Un démocrate de toute une vie qui vit maintenant à Madison, dans le Wisconsin, Alibali considère Poutine comme un « prédateur et une continuation des Soviétiques ». Au-delà de son souci pour sa Pologne natale, il craint que de petits États baltes ne soient également menacés si l’Ukraine est vaincue.

Alibali a reconnu que de nombreux Américains d’origine polonaise sont conservateurs, ayant grandi en lisant des journaux polonais, travaillant dans des entreprises polonaises, écoutant la radio polonaise et fréquentant leur église catholique de quartier. Il a décrit son oncle, qui vit à Chicago, comme un « très fervent partisan de Trump ».

« Trump a divisé ma famille », a déclaré Alibali.

Les électeurs américains d’origine polonaise ont oscillé entre les démocrates et les républicains lors des élections présidentielles au fil des ans. Ils ont soutenu Trump en 2016, mais ont choisi le président Joe Biden en 2020.

Malinowski a déclaré que la visite de Trump au sanctuaire « montre qu’il est nerveux et qu’il perd peut-être du terrain parmi un groupe d’électeurs qu’il tenait peut-être pour acquis. » Il a également minimisé toute suggestion d’amitié entre Trump et Duda, un politicien de droite qui avait suggéré de renommer une base militaire de son pays Fort Trump.

« Je sais que les Polonais sont nerveux », a-t-il dit. « Les conseils qu’ils reçoivent sont de cultiver Trump au cas où. Ils le font les doigts croisés. »

Tom Kolano, un républicain de 55 ans de la banlieue de Pittsburgh dont les ancêtres étaient des immigrants polonais, a déclaré qu’il est encouragé par la relation de Trump avec Duda.

« Je ne crains pas que le président Trump abandonne l’Ukraine », a déclaré Kolano. « Voici une grande raison – je pense que la Pologne aura beaucoup à dire à ce sujet. »

Il a souligné que Duda et son rival politique, le Premier ministre polonais Donald Tusk, avaient effectué une visite à Washington en mars pour presser un Congrès divisé à rompre son impasse sur le renouvellement des fonds pour l’Ukraine à un moment critique de la guerre.
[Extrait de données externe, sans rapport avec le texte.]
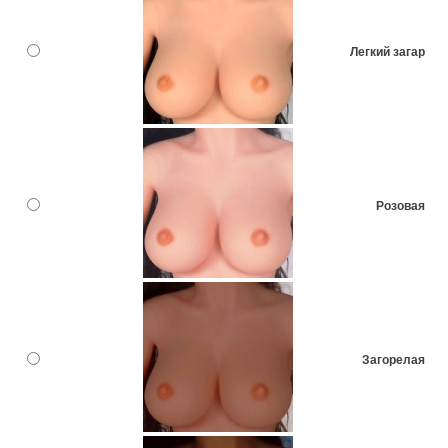
Легкий загар
Розовая
Загорелая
John Laka, 66 ans, d’Appleton, dans le Wisconsin, croit que Trump sera plus fort en matière de politique étrangère que Harris.
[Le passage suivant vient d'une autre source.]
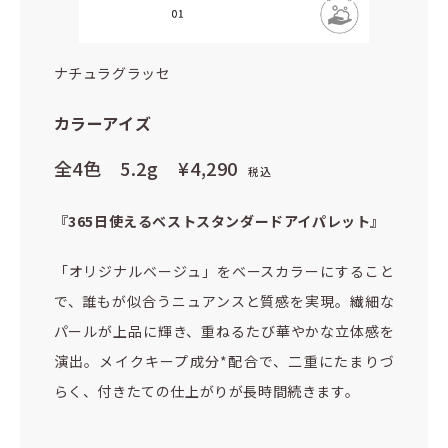
ナチュラグラッセ
カラーアイズ
全4色 5.2g
¥4,290
税込
『365日使えるベストスタンダードアイパレット』
「オリジナルベージュ」をベースカラーにすること
で、誰もが似合うニュアンスと質感を実現。繊細な
パールが上品に輝き、重ねるたび華やかな立体感を
演出。メイクキープ成分*配合で、二重にたまりづ
らく、付きたての仕上がりが長時間続きます。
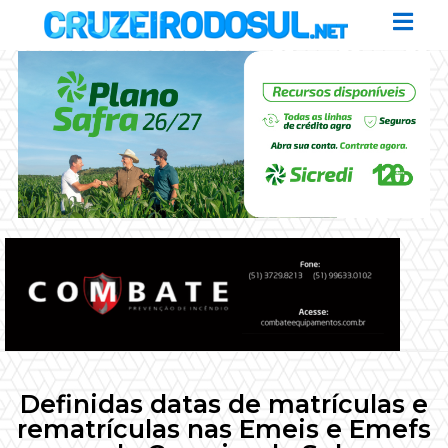
Definidas datas de matrículas e
rematrículas nas Emeis e Emefs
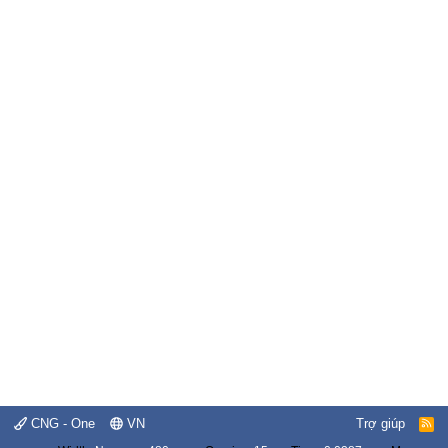
CNG - One
VN
Trợ giúp
R
S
« Je n’ai tout simplement pas confiance en elle en tant que leader ou présidente », a-t-il déclaré. « Elle manque vraiment de qualités. »

Les parents de Laka ont immigré aux États-Unis depuis la Pologne, et il n’est pas sûr dans quelle mesure le pays est réellement menacé par la Russie.

« La menace que Poutine aille plus loin sera toujours là tant qu’il y aura une idée de dissuasion et pour l’instant, nous ne dissuadons personne », a-t-il dit.

En fin de compte, l’importance de la communauté américano-polonaise dans l’élection présidentielle de cette année est incontestable. Avec des enjeux internationaux et des relations diplomatiques au cœur des débats politiques, la voix de cette communauté peut effectivement influencer le scrutin et être un facteur décisif pour l’un ou l’autre candidat.